What this guy was able to do in under 45 minutes with one laptop and an internet connection is amazing, but it makes sense.

Internet is a public space, everything you do is collected. Why? Because these sites that you use want to “remember you” so that they can “serve you better in the future” (read: “keep track of your information so they can give you customized deals so you will buy more”). We give out our credit card information, our home addresses, and tons of other private information, not thinking twice about how they can be mis-used. Most people install anti-virus softwares and think that they are taking measures to protect themselves, but don’t understand that some things are not in their control. For example: what if those sites that you trust get hacked by malicious users, or they simply mess up?

Consider an online service called “Blippy” (

From their website (

What is Blippy?

Blippy is a fun, free and safe site that lets you share your purchases and see what your friends are buying online and in real life.

What does it do?

Blippy lets you communicate about and share purchases with friends by syncing already existing e-commerce accounts to Blippy such as iTunes, Netflix, Woot, eBay and more.

So similar to how you post about “what’s happening?” on Twitter, you post about “what am I buying?” on Blippy.  Your credit card and debit card purchases are shared with your friends.  You enter your credit card account info on their site and start sharing your purchases. Hm.

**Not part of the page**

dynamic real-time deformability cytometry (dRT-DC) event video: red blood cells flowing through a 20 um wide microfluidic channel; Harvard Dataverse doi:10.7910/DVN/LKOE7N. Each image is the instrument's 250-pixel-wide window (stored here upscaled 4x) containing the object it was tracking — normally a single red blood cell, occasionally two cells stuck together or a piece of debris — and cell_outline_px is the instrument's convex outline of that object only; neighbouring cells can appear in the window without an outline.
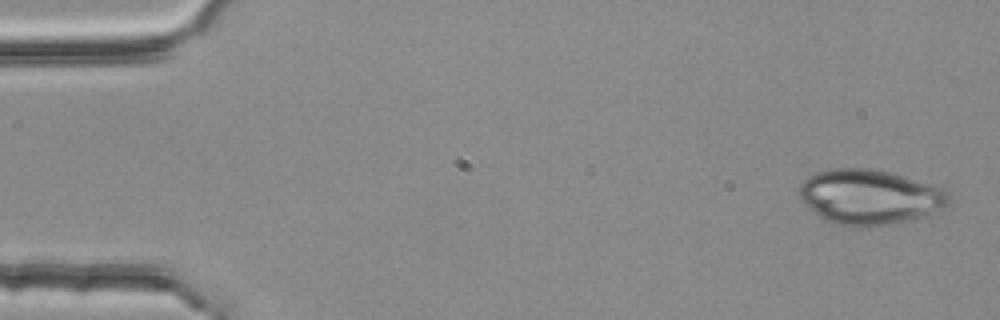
{"species": "common noctule bat (a hibernating species)", "species_latin": "Nyctalus noctula", "temperature_condition": "room temperature", "stored_images_in_passage": 4, "camera_frame_rate_fps": 3000, "um_per_image_px": 0.085, "animal": {"sex": "female", "body_mass_g": 25.1}, "frame": {"image": 1, "passage_image": 1, "time_ms": 0.0, "image_size_px": [1000, 320], "cell_outline_px": [[952, 192], [948, 204], [944, 208], [932, 216], [916, 220], [876, 228], [860, 228], [836, 224], [824, 220], [804, 204], [800, 200], [800, 184], [808, 176], [816, 172], [832, 168], [864, 168], [888, 172], [936, 184]], "centroid_in_image_um": [74.01, 16.78], "position_along_channel_um": 11.0, "area_um2": 49.36}}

Not surprisingly, somebody found a way to find the user’s credit card information via Google: This is because Google indexed private information that Blippy displayed (due to sloppy coding on Blippy’s part) and made it easily accessible. Hmmmm.

This story shows 2 important facts:
1) we are moving toward a society that shares more and more information with others and tons of new technology emerge every day to make sharing easy
2) the information that you post online can be retrieved by people that you do not know and do not intend to share with

This is how it is.

How much do I really want to share online? Why? How much do I really need to share online? ” Ask yourself those questions next time you sign up for an account with one of these social sites.

For many people that don’t know what “https” is, how to enable encryption, how to use the private mode in the browsers, what is the best way to prevent others from stealing your online identity? Simple.

Stop posting personal information online, or stop using the internet.

Disclaimer: I am not an expert on online security. I am merely a programmer with some thoughts about the matter.